Keating remains confident that ResApp algorithms can detect Covid-19 cough sounds but there is more work to be done. The machine learning technology has 1300 additional cough sound recordings with gold-standard PCR test results to progress.
“If the vote is no, we will need to raise money immediately,” Keating says. “That would have implications for the share price, and anyone in the biotech or medical device industry at the moment knows the capital market is really tough. Most biotechs globally are trading at below their cash value.”
Leedman says the board had been hoping for a bigger lift in the share price after the first groundbreaking Covid-19 results.
“We were talking to Pfizer prior to the results. Had the share price been higher prior to the Pfizer bid I’d have expected their price would have been higher,” he says. “To be fair to Pfizer, its current offer values the company at an 80 per cent premium to what the shareholders themselves valued it on the initial Covid results.”
Some shareholders accuse Keating of a conflict of interest by voting his shares in favour of the deal while planning to work for Pfizer. But while Pfizer intends to keep the development team together, Leedman says there is no guarantee. Furthermore, Keating owns only 10 million shares of the 860 million shares on issue.
Without a deal Pfizer’s continued funding of ResApp’s research after the licence agreement expires in October is uncertain.

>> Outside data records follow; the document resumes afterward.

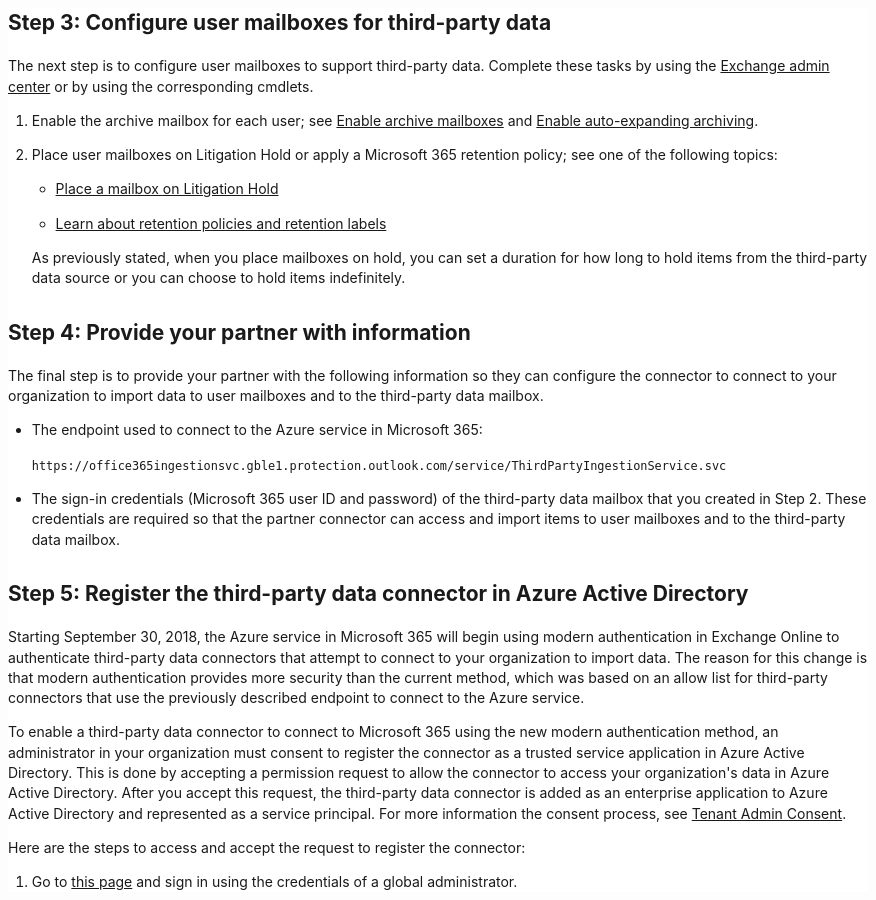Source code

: ## Step 3: Configure user mailboxes for third-party data

The next step is to configure user mailboxes to support third-party data. Complete these tasks by using the <a href="https://go.microsoft.com/fwlink/p/?linkid=2059104" target="_blank">Exchange admin center</a> or by using the corresponding cmdlets.

1. Enable the archive mailbox for each user; see [Enable archive mailboxes](enable-archive-mailboxes.md) and [Enable auto-expanding archiving](enable-autoexpanding-archiving.md).

2. Place user mailboxes on Litigation Hold or apply a Microsoft 365 retention policy; see one of the following topics:

    - [Place a mailbox on Litigation Hold](./create-a-litigation-hold.md)

    - [Learn about retention policies and retention labels](retention.md)

    As previously stated, when you place mailboxes on hold, you can set a duration for how long to hold items from the third-party data source or you can choose to hold items indefinitely.

## Step 4: Provide your partner with information

The final step is to provide your partner with the following information so they can configure the connector to connect to your organization to import data to user mailboxes and to the third-party data mailbox.

- The endpoint used to connect to the Azure service in Microsoft 365:

    ```http
    https://office365ingestionsvc.gble1.protection.outlook.com/service/ThirdPartyIngestionService.svc
    ```

- The sign-in credentials (Microsoft 365 user ID and password) of the third-party data mailbox that you created in Step 2. These credentials are required so that the partner connector can access and import items to user mailboxes and to the third-party data mailbox.

## Step 5: Register the third-party data connector in Azure Active Directory

Starting September 30, 2018, the Azure service in Microsoft 365 will begin using modern authentication in Exchange Online to authenticate third-party data connectors that attempt to connect to your organization to import data. The reason for this change is that modern authentication provides more security than the current method, which was based on an allow list for third-party connectors that use the previously described endpoint to connect to the Azure service.

To enable a third-party data connector to connect to Microsoft 365 using the new modern authentication method, an administrator in your organization must consent to register the connector as a trusted service application in Azure Active Directory. This is done by accepting a permission request to allow the connector to access your organization's data in Azure Active Directory. After you accept this request, the third-party data connector is added as an enterprise application to Azure Active Directory and represented as a service principal. For more information the consent process, see  [Tenant Admin Consent](/skype-sdk/trusted-application-api/docs/tenantadminconsent).

Here are the steps to access and accept the request to register the connector:

1. Go to [this page](https://login.microsoftonline.com/common/oauth2/authorize?client_id=8dfbc50b-2111-4d03-9b4d-dd0d00aae7a2&response_type=code&redirect_uri=https://portal.azure.com/&nonce=1234&prompt=admin_consent) and sign in using the credentials of a global administrator.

Bioshares analyst Mark Pachacz, who still covers the stock, says the Pfizer bid is a “fair, reasonable bid given challenges lie ahead in commercialising this technology, highlighted by recent clinical trial results showing further work needed on algorithm”.
Shareholders looking for more might ask if a local billionaire is interested. Or Apple Health, to put some tension in the game. There has been no formal approach by any other party.
On August 19, buried in the middle of reporting season, shareholders of ASX-listed biotech ResApp will have a big decision to make: whether or not to sell the business to Pfizer.